As we noted earlier, we will leave it to the reader to judge the effectiveness of these cycle resolutions. There are two or three resolutions on the chart that are worthy of further comment. The resolution due on March 14th, 1979 was ideally scheduled as a top but we have moved it below the price action where we placed bottoms because it turned out to be a launching point upward on the Nasdaq of very major significance which is clear from the chart. The next signal worthy of comment was scheduled for October 19th, 1987. Although it was ideally scheduled to be a top, there should have been little question when that day was over whether it turned out to be a top or bottom. The resolution date had pinpointed the largest single day percentage decline in the history of the New York Stock Exchange and it turned out to be an exact resolution as the low close on that date has never since been violated. The interesting additional point to be made is that the ideal October 19th, 1987 resolution date was just two weeks away from the preceding high close on the Nasdaq registered on October 5th, 1987. That close was important enough to mark a high that would not be breached for another two years. The 1994 resolution was scheduled for April 1.25, the first or second day in April of that year. It was an exact resolution as the first trading day in April after a long Easter weekend marked the low for the year on both the Dow and the S&P. The Nasdaq Composite, on the other hand went on to register a lower low a few months later. The 2006 resolution for January 27.375 was scheduled to be a bottom but ended up being closer to a top than a bottom so we placed that up arrow above the price action. Beyond that, there are no further explanations required. We leave it to the reader to judge the efficacy of these resolutions in relation to the Nasdaq Composite.

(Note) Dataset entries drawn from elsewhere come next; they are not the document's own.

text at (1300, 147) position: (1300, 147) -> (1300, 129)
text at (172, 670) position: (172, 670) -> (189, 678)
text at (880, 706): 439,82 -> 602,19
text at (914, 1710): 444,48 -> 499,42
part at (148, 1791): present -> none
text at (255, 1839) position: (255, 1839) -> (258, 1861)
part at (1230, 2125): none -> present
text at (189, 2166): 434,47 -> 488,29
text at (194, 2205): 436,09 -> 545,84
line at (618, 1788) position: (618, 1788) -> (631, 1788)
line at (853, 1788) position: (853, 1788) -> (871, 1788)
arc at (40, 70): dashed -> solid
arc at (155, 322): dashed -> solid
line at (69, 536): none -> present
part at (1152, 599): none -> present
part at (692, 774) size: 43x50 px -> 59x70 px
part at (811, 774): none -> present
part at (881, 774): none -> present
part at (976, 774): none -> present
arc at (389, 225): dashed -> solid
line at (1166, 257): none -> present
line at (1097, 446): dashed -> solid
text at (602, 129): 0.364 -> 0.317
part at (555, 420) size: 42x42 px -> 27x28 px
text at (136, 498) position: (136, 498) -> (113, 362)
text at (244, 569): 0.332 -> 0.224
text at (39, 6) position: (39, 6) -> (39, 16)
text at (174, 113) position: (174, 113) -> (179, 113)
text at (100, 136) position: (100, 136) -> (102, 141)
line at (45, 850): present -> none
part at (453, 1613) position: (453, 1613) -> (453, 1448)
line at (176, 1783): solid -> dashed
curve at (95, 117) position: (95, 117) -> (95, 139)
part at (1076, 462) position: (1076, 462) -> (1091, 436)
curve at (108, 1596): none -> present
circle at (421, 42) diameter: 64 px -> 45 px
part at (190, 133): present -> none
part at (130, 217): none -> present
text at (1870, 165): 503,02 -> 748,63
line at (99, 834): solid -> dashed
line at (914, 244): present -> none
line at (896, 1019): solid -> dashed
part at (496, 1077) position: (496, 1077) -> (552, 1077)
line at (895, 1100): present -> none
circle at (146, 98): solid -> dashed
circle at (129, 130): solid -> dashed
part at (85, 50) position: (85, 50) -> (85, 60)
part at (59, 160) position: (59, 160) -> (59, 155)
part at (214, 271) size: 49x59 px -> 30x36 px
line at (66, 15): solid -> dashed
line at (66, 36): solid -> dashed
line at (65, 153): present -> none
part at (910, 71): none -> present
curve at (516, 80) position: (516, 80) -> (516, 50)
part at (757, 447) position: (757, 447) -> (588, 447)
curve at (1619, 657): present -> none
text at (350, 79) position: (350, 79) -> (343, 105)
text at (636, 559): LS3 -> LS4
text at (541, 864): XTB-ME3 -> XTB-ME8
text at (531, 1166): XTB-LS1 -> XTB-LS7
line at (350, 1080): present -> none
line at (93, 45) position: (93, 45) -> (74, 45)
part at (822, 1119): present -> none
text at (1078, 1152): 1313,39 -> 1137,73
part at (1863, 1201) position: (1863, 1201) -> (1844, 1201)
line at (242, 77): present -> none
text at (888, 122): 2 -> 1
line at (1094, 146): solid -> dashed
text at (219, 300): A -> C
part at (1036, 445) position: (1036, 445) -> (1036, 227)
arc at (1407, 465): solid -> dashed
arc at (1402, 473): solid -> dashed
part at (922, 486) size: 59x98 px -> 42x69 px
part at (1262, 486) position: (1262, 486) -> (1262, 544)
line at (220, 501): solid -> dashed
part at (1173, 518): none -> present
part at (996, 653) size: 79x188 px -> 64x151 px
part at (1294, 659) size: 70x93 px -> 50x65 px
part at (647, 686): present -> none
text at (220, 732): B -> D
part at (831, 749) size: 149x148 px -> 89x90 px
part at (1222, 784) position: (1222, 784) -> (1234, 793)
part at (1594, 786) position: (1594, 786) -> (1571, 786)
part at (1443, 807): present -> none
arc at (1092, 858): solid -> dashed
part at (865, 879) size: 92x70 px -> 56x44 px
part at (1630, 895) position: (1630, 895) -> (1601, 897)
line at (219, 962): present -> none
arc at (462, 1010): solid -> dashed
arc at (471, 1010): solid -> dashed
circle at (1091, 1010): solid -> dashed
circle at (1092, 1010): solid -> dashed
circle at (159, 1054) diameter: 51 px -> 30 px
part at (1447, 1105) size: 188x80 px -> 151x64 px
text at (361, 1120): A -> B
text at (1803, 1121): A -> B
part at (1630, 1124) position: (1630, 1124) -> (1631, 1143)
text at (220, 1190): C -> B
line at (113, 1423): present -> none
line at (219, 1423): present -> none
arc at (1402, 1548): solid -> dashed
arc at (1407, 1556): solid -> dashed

This whole preamble leads us to the most recently scheduled resolution. Interestingly, the exact resolution was scheduled for February 23.75, 2007. In some of Armstrong's prior writings, he mentioned a specific resolution date of February 27th but we are guessing that was simply a miscalculation because virtually all other specific dates mentioned by him agreed with our calculations in terms of the fractional parts of a year. The fascinating part of the equation is that whether you use the apparently accurate February 23rd-24th (a Friday-Saturday) or the apparently miscalculated February 27th, you must so far walk away very impressed. The February 23rd date was within 2-3 days of all-time highs in the Dow Jones Industrial Average and several of the global indexes that have been performing so spectacularly over the past few years. The February 27th date marked the exact day of global financial panics with the ultra hot Shanghai market seeing its largest single-day decline in a decade, a drop of almost 10%. The more important question relating to either of the dates is whether they will simply mark short to intermediate term market tops (that has already been established) or whether they will be of the same type of significance as the late December 1995 resolution on the Japanese Nikkei. It is, of course, impossible to know the final answer. But one should indeed see enough in the charts provided to very seriously ponder that possibility. For all too long now, the market has ridiculed those who maintained it was at bubble valuation levels on an absolute basis (there are those who maintain the market is greatly undervalued on a relative valuation basis and there is justification for that opinion), has ridiculed those who pointed to the amazing long-term complacency of investors based on indicators such as sentiment readings and volatility index readings, and has ridiculed those who deigned to suggest that there is no new paradigm and that the market is priced for perfection in the future. The one thing we can assure you of is there will be no perfection in the future.